Pictures excluded, reproduce exactly the lines below from the one with "Monthly lottery" through the one with "2007 September Tournament -- Friday, Sep", both included.

(Dataset entries)
/---

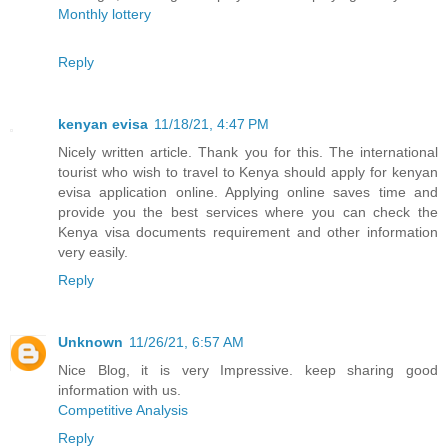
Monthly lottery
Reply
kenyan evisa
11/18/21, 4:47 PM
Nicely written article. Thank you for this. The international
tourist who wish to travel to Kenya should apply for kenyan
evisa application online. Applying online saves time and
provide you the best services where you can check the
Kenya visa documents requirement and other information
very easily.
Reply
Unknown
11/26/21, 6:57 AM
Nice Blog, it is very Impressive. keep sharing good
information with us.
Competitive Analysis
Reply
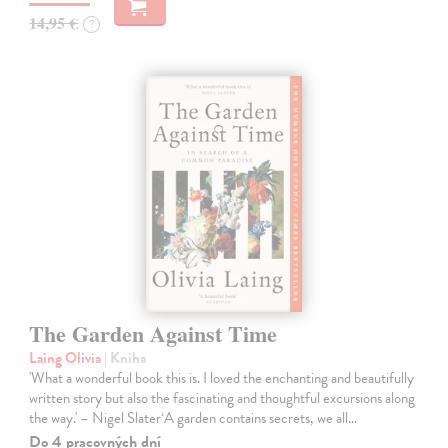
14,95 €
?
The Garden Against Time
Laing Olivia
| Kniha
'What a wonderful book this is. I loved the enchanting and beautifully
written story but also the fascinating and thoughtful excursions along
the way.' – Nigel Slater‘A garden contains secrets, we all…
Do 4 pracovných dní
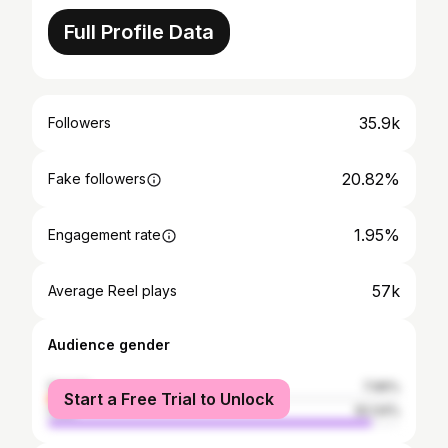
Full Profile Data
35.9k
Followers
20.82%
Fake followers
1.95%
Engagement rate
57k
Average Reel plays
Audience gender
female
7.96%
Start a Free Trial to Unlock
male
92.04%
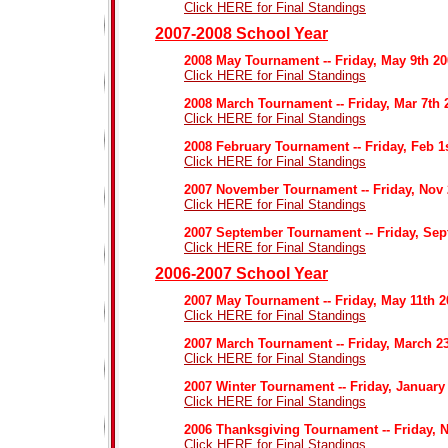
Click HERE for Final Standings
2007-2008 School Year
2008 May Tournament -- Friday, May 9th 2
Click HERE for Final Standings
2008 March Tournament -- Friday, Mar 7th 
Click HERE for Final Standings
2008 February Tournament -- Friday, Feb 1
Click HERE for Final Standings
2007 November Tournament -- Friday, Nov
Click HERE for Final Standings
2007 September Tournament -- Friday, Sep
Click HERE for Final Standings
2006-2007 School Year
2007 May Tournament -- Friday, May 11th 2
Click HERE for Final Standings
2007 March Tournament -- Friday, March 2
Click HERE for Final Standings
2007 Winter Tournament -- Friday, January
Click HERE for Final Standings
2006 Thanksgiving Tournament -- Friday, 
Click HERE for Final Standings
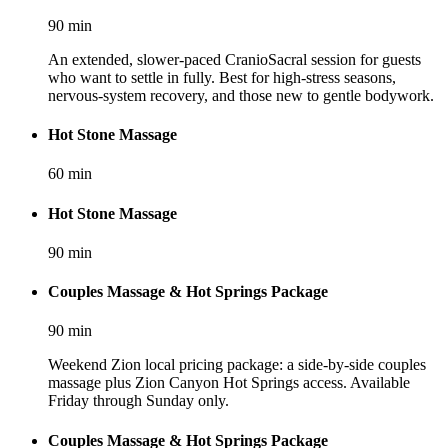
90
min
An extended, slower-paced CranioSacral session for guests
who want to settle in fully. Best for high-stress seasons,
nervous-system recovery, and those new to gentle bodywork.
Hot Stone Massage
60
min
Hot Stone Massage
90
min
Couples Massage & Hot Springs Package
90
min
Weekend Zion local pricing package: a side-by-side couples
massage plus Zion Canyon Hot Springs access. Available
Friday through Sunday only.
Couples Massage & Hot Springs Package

\---
/---

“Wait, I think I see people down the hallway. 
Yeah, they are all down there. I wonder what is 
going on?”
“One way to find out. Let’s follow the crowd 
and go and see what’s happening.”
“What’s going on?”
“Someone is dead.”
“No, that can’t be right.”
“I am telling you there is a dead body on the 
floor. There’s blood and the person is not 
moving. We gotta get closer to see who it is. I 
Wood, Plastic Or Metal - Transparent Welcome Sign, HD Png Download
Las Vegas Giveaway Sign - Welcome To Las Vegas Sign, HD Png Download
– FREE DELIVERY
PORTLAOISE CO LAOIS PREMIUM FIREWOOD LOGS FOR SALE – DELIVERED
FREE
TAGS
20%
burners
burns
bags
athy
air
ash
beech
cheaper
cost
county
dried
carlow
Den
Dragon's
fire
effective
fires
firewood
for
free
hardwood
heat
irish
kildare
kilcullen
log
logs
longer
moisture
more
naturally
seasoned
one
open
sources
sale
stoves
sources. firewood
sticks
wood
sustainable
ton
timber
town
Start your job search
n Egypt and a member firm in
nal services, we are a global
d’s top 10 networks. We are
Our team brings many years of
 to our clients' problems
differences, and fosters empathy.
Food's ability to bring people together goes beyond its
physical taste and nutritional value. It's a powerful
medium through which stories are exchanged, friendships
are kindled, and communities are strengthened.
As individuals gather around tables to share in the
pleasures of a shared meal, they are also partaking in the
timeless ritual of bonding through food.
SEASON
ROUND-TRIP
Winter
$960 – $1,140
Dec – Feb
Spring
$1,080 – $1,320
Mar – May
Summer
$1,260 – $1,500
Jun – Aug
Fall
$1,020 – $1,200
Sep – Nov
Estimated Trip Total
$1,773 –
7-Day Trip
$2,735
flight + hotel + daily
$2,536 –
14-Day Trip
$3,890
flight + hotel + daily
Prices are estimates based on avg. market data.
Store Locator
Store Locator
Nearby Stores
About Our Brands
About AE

\---

Written response
Monthly lottery
Reply
kenyan evisa
11/18/21, 4:47 PM
Nicely written article. Thank you for this. The international
tourist who wish to travel to Kenya should apply for kenyan
evisa application online. Applying online saves time and
provide you the best services where you can check the
Kenya visa documents requirement and other information
very easily.
Reply
Unknown
11/26/21, 6:57 AM
Nice Blog, it is very Impressive. keep sharing good
information with us.
Competitive Analysis
Reply
14,95 €
?
The Garden Against Time
Laing Olivia
| Kniha
'What a wonderful book this is. I loved the enchanting and beautifully
written story but also the fascinating and thoughtful excursions along
the way.' – Nigel Slater‘A garden contains secrets, we all…
Do 4 pracovných dní
Full Profile Data
35.9k
Followers
20.82%
Fake followers
1.95%
Engagement rate
57k
Average Reel plays
Audience gender
female
7.96%
Start a Free Trial to Unlock
male
92.04%
Click HERE for Final Standings
2007-2008 School Year
2008 May Tournament -- Friday, May 9th 2
Click HERE for Final Standings
2008 March Tournament -- Friday, Mar 7th 
Click HERE for Final Standings
2008 February Tournament -- Friday, Feb 1
Click HERE for Final Standings
2007 November Tournament -- Friday, Nov
Click HERE for Final Standings
2007 September Tournament -- Friday, Sep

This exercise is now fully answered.